• Dataset items:
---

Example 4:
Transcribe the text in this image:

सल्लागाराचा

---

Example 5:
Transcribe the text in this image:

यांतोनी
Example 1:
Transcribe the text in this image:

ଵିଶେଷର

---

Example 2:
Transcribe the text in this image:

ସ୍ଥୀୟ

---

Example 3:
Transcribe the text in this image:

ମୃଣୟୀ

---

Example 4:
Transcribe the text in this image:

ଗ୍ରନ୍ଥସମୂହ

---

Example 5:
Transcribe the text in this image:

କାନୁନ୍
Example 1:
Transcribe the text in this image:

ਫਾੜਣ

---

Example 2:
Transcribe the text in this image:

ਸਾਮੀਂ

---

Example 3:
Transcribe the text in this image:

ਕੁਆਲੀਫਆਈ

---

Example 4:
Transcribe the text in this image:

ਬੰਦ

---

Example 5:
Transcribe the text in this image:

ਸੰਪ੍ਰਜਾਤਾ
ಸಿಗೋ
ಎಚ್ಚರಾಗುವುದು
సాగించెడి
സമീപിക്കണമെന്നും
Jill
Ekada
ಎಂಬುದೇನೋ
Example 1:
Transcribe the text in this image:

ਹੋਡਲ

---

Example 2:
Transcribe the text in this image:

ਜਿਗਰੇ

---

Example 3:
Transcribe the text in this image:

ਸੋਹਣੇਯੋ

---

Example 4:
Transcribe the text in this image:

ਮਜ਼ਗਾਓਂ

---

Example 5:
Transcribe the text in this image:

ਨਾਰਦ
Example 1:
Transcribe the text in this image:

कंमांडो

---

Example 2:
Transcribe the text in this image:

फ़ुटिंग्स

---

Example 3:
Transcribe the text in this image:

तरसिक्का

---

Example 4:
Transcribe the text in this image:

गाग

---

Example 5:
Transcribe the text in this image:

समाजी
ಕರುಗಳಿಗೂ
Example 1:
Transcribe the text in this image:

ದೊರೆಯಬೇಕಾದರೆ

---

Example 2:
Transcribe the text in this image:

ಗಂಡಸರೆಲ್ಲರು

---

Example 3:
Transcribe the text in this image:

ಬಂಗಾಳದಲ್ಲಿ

• What to produce: Reproduce the rows above, keeping every line identical to the original.

• Correct result:
---

Example 4:
Transcribe the text in this image:

सल्लागाराचा

---

Example 5:
Transcribe the text in this image:

यांतोनी
Example 1:
Transcribe the text in this image:

ଵିଶେଷର

---

Example 2:
Transcribe the text in this image:

ସ୍ଥୀୟ

---

Example 3:
Transcribe the text in this image:

ମୃଣୟୀ

---

Example 4:
Transcribe the text in this image:

ଗ୍ରନ୍ଥସମୂହ

---

Example 5:
Transcribe the text in this image:

କାନୁନ୍
Example 1:
Transcribe the text in this image:

ਫਾੜਣ

---

Example 2:
Transcribe the text in this image:

ਸਾਮੀਂ

---

Example 3:
Transcribe the text in this image:

ਕੁਆਲੀਫਆਈ

---

Example 4:
Transcribe the text in this image:

ਬੰਦ

---

Example 5:
Transcribe the text in this image:

ਸੰਪ੍ਰਜਾਤਾ
ಸಿಗೋ
ಎಚ್ಚರಾಗುವುದು
సాగించెడి
സമീപിക്കണമെന്നും
Jill
Ekada
ಎಂಬುದೇನೋ
Example 1:
Transcribe the text in this image:

ਹੋਡਲ

---

Example 2:
Transcribe the text in this image:

ਜਿਗਰੇ

---

Example 3:
Transcribe the text in this image:

ਸੋਹਣੇਯੋ

---

Example 4:
Transcribe the text in this image:

ਮਜ਼ਗਾਓਂ

---

Example 5:
Transcribe the text in this image:

ਨਾਰਦ
Example 1:
Transcribe the text in this image:

कंमांडो

---

Example 2:
Transcribe the text in this image:

फ़ुटिंग्स

---

Example 3:
Transcribe the text in this image:

तरसिक्का

---

Example 4:
Transcribe the text in this image:

गाग

---

Example 5:
Transcribe the text in this image:

समाजी
ಕರುಗಳಿಗೂ
Example 1:
Transcribe the text in this image:

ದೊರೆಯಬೇಕಾದರೆ

---

Example 2:
Transcribe the text in this image:

ಗಂಡಸರೆಲ್ಲರು

---

Example 3:
Transcribe the text in this image:

ಬಂಗಾಳದಲ್ಲಿ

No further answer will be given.